179 ans après, le meurtre du chat de la voisine élucidé

ojo

Ultime rebondissement dans l’affaire la plus retentissante de la Monarchie de Juillet. Ladite « affaire du chat de la voisine » avait marqué le règne de Louis-Philippe 1er. Largement propagée par télégraphe dans la France entière, l’histoire de la voisine avait marqué son époque.

 

Les faits

Une après-midi de Brumaire 1836, par un temps de chien, Henriette Fauconnier se rend à l’église de son village pour sa visite hebdomadaire au confessionnal.
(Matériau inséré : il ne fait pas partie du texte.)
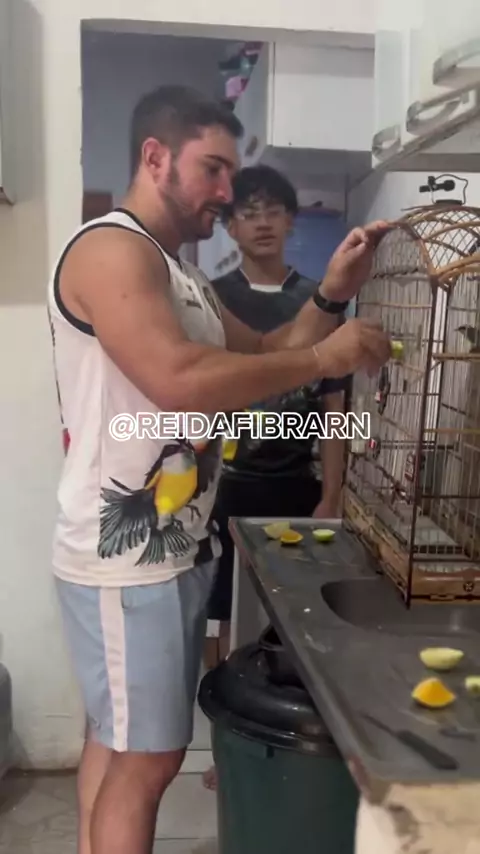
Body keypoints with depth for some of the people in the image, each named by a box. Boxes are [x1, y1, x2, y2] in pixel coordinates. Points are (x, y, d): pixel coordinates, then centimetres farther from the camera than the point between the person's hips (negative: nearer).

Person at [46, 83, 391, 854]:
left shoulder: (179, 273, 17)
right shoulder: (110, 248, -15)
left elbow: (263, 359, 16)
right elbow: (180, 380, -29)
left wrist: (331, 296, 2)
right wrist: (324, 358, -21)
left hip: (172, 548, 10)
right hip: (128, 557, -10)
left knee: (115, 739, 19)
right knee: (148, 756, 1)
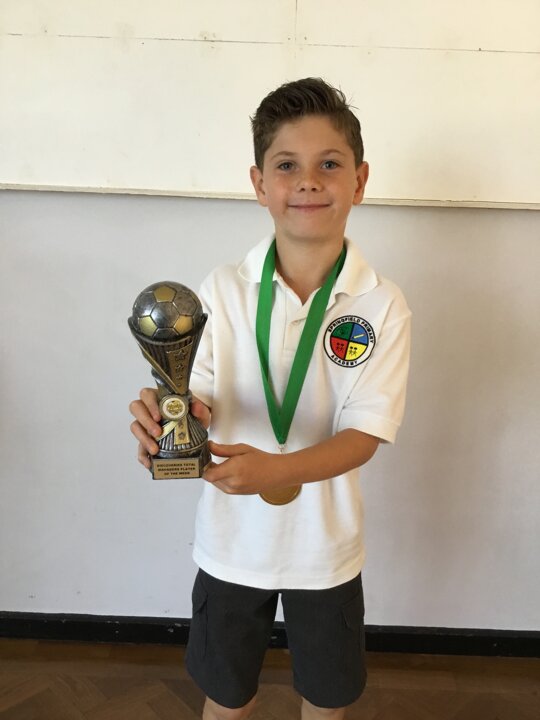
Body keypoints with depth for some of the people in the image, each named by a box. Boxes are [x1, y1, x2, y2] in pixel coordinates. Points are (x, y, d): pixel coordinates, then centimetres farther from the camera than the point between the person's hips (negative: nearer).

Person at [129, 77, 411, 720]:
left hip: (324, 544, 0)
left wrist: (276, 469, -35)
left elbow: (364, 435, -17)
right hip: (232, 539, 1)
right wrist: (165, 416, -33)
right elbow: (197, 398, -10)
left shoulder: (381, 306, -14)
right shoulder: (224, 290, -11)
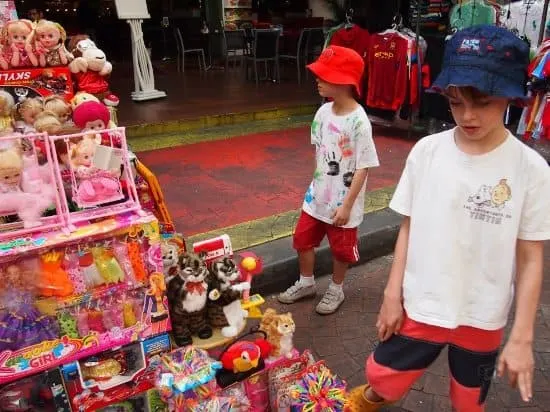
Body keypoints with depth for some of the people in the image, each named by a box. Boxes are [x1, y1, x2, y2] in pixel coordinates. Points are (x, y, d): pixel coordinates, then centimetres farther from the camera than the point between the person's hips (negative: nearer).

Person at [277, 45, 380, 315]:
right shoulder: (324, 112, -3)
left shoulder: (358, 122, -23)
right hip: (318, 195, 7)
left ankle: (336, 290, 38)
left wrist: (347, 205, -19)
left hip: (343, 202, -6)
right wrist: (317, 183, 13)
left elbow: (363, 168, -19)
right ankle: (306, 283, 40)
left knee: (341, 249, 14)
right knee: (303, 239, 17)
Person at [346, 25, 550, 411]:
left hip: (483, 318, 0)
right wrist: (392, 295, -1)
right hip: (420, 305, 1)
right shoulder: (427, 151, -10)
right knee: (383, 380, 15)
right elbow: (409, 227, -2)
A son retour à la maison, à peine a-t-elle poussé le portillon qu’une vision la glace d’effroi. Son chat gît inerte sur le paillasson. Nommé Gabelle, ce bleu russe d’à peine deux ans a déjà passé la griffe à gauche. Convaincue que son tendre félin a été sauvagement assassiné, Henriette porta l’affaire devant son Conseil révolutionnaire de proximité.

La traversée du désert … puis un dénouement éclair

Cette sordide histoire arrivera jusqu’aux oreilles du lieutenant général du royaume. Mais l’affaire sera classée sans suite, ses conseillers ayant jugé qu’ils avaient d’autres chats à fouetter. C’est le début d’une longue période de souffrance pour Henriette qui rongera son frein jusqu’à sa mort six mois plus tard. Mais l’histoire a fini par éclater au grand jour. Pas plus tard que ce mercredi matin, le fils de la cousine de la nièce du petit-fils du cordonnier d’Henriette Fauconnier a en effet avoué à la police que son aïeul avait étranglé Gabelle après avoir forcé sur le muscat, en ce triste après-midi de Brumaire 1836. Une confession courageuse pour un homme dont le nom aura dorénavant mauvaise presse.